Bircham International University is an unaccredited institution of distance-learning higher education for adults and professionals.

== History and location ==
BIU was founded by Deric Bircham, William Martin, and Bircham's adopted son, Laurence Cheng Wen. According to its website, Bircham was established in Europe in 1992. It is registered in Delaware (United States), Spain, and formerly operated from the Bahamas.

John Bear, authority on distance education, wrote in the 2003 edition of Bears' Guide to Earning Degrees by Distance Learning: 'Bachelor’s, Master’s, Doctorates Degrees by correspondence at all levels in business, arts, health, psychology, engineering, computers and science. Bircham's listed "delegation addresses [are] in Spain, England, United States (a Mail Boxes Etc. in Miami, Florida), Bahamas, Taiwan, China, Mexico, Argentina, Venezuela, Ecuador, Peru, Bolivia, Columbia, and New Zealand." Bear's Guide states that "the offices in England and the Bahamas were strictly administrative and did not serve students."

Bircham acquired Oxford International College in 2000.

== Accreditation status ==

BIU's website presents a list of accreditations and memberships, but none of them are from an educational accreditation body recognized by the countries where it operates.

BIU describes itself as a practitioner of non-formal education. While it operates legally under Spanish law, it is not formally recognized by the Ministry of Education of Spain. Because BIU is unaccredited, its degrees and credits might not be acceptable to employers or other institutions.
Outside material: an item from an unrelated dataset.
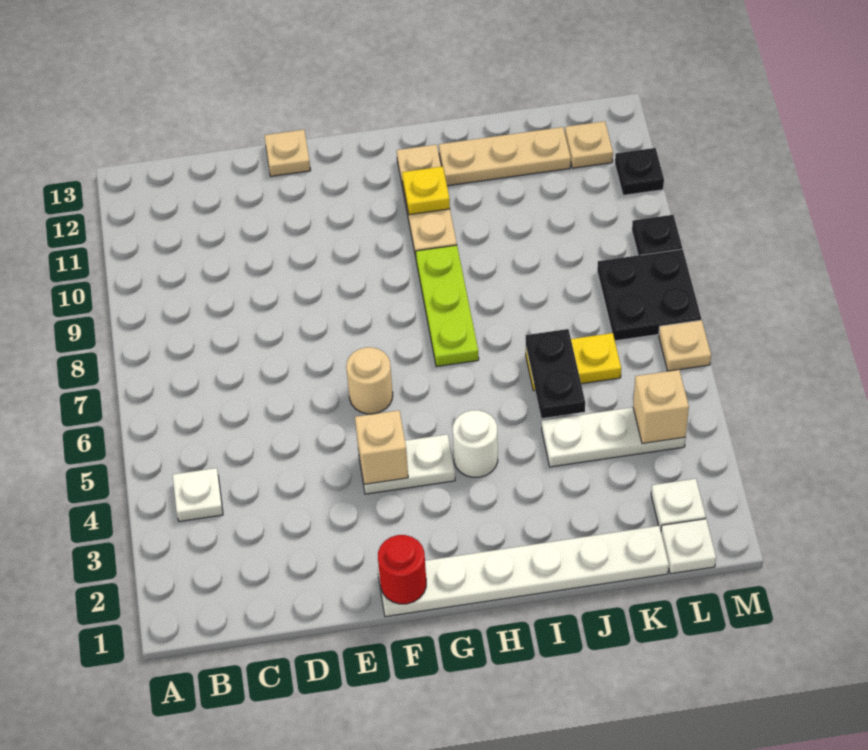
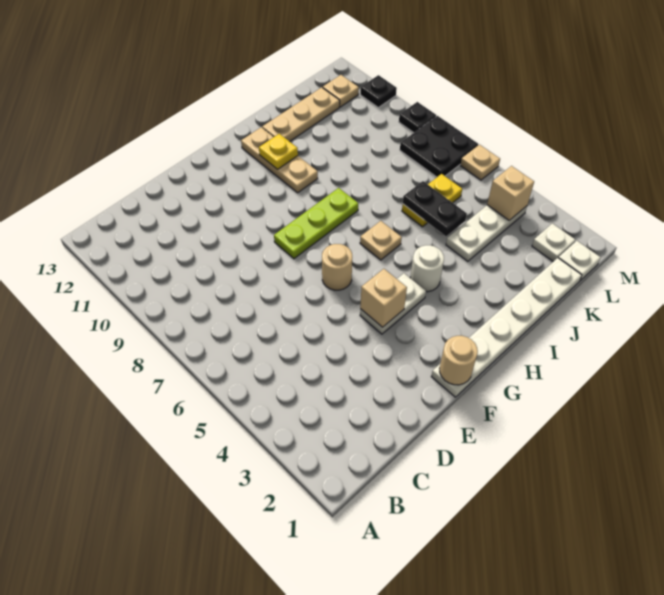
white plate B4 level 1 -> none
tan plate E13 level 1 -> tan plate H6 level 1
red round brick F1 level 2 -> tan round brick F1 level 2
lime plate H7:H9 level 1 -> lime plate F8:H8 level 1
Use of its degree titles may be illegal in some jurisdictions, such Texas.

Sources explicitly listing Bircham as "unaccredited" include the Texas Higher Education Coordinating Board, which state that Bircham has "No degree-granting authority from Spain (American Association of Collegiate Registrars and Admissions Officers [AACRAO] evaluation)." and the former Oregon Office of Degree Authorization which considered BIU a unaccredited foreign degree supplier.

In 2018 Bircham obtained a charter from the Ministry of Education in Curaçao, and the Education Quality Certification from the United States Distance Learning Association.

== Reception ==

In July 2007, the Secretariat of Public Education (SEP) of Mexico issued a notice stating that degrees lacking RVOE (Official Recognition from the Mexican Government) will not be validated by the SEP. Degrees via online or distance learning issued by foreign institutions like Bircham University will not be recognized by the SEP.

In April 2008, the Nairobi Business Daily reported that Bircham International University was operating in Kenya without authorization. In March 2010, the same newspaper published a correction, stating that BIU "is a Spanish institution of distance learning and is in good standing with Spanish authorities that offer alternatives to formal adult higher education specifically aimed at adult working professionals" and that its programs "can be legalized and validated by the Embassy of Kenya in the USA or Spain despite the institution not being registered by the Commission for Higher Education in Kenya". An official of Kenya's Commission for Higher Education was quoted as warning that BIU degree certificates would not be recognized. In 2013, BIU directors state that BIU does not have any presence in Kenya nor any collaboration with other any college or educational institution in Kenya.

In 2013, health fraud activist Stephen Barrett conducted a review concluding: "BIU offers what amounts to supervised textbook reading plus credentials that suggest bearers have considerably more formal education and expertise than they actually have. The requirements for its degrees are much less than those of universities accredited by CHEA-recognized agencies. Most of BIU's teachings are straightforward, but some promote pseudoscientific concepts and practices. None of its health-related programs—by themselves—provide an adequate basis for clinical practice."